We assume there are sustainable business models that can support AI. All current AI products are developed and run at the loss. This is not a necessarily a bad thing - every research takes resources before it turns into something that can generate profit, and most of companies have to lose money before they can earn enough to sustain themselves (this is what “investment” means). However, right now we still don’t know what kind of problems AI is going to be good at solving, and many of AI leaders seem to be fundamentally disinterested in engaging with this question.

We assume that AI natural resource usage can be lowered and kept at manageable level. AI models are very resource-intensive, especially during the training. Data centers are well-known sponges for electricity and water. As I’m writing these words, we are in the streak of 10 record warm months, and judging by the first half of April, it’s going to be at least 11 record warm months. The climate change is the biggest challenge that humanity faces right now. The nations are finally starting to create and enforce laws that attempt to limit the natural resources usage, many companies pledge to achieve net-zero emissions within a next decade (including Microsoft and Google), and customers are actually taking environmental costs into consideration in their purchasing decisions.

We assume that AI can be trained on legal material, and AI output will not create additional legal risks for users. Creative workers were first to be hit by AI work, and many were not happy to learn that these systems are trained on their pieces without explicit consent. New York Times is in legal battle against OpenAI on the ground of copyright infringement. This, and many more lawsuits in the future will establish the limits, legal rules and total costs of AI usage and training. Smarter companies are holding off wide deployments of AI tools until someone else fights these legal battles and establishes precedent. Actual creators of these tools count themselves among smarter companies.

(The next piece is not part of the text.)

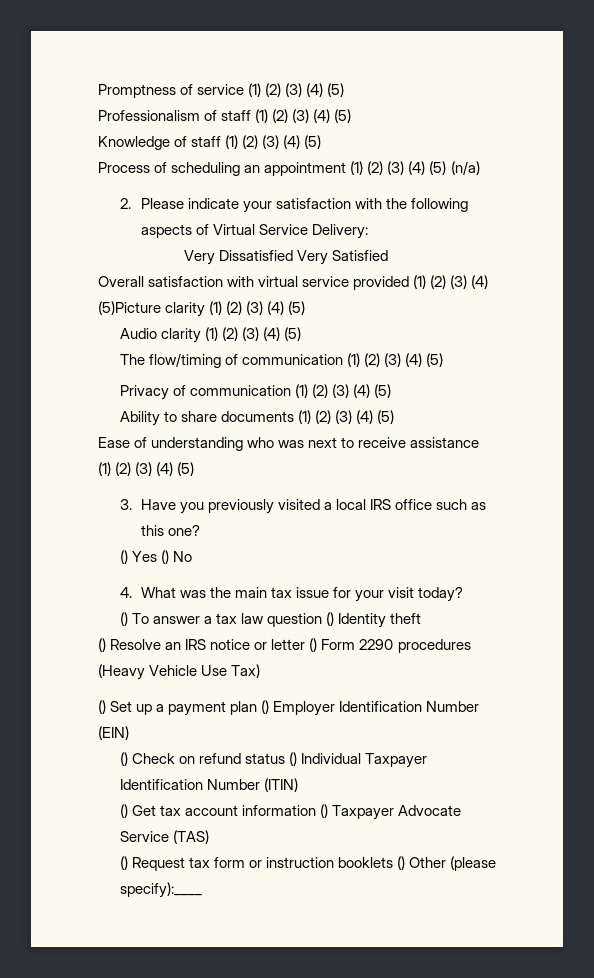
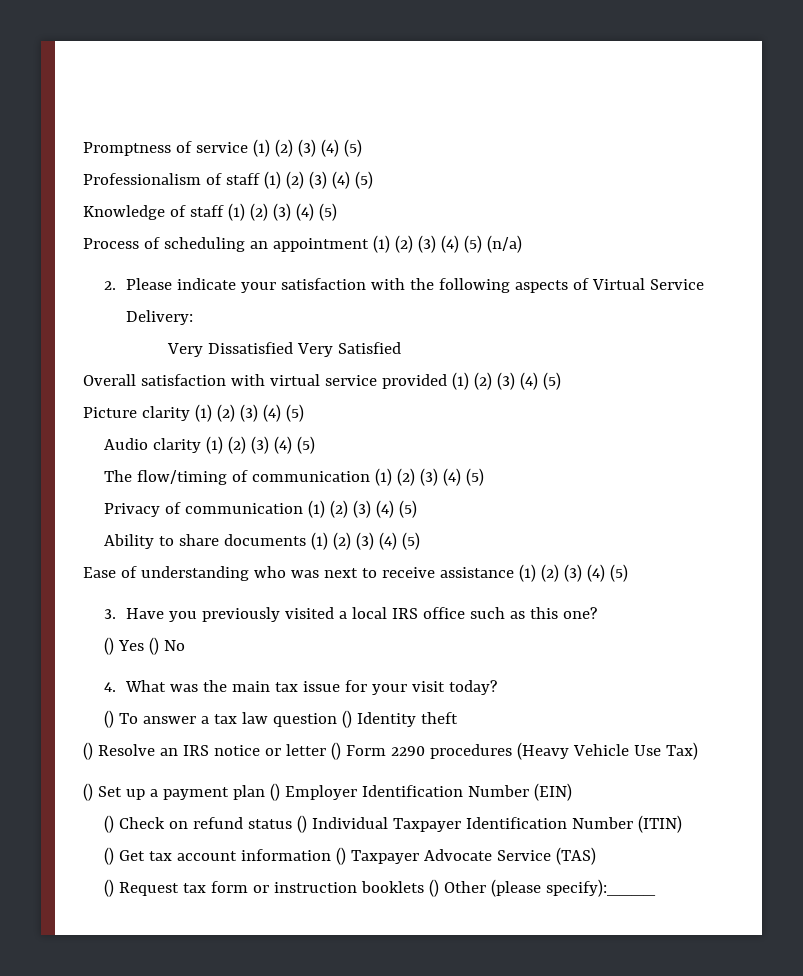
[98,301,161,315] (5)Picture -> [542,372,561,390] [83,407,137,418] (5) // Picture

We assume that general quality of the work AI tools produce is going to be acceptable. Every time I see anyone pitching an AI tool, I have a single question - if the tool is so great, why don’t you use it yourself? You saw Microsoft talking a lot about purported time-savings coming from using GitHub Copilot, but you never saw Microsoft talking about using Copilot for Windows, Office or Visual Studio development. Makes you wonder why.

All of above make me think that “AI taking testers jobs” might not be a problem that we are going to have anytime soon.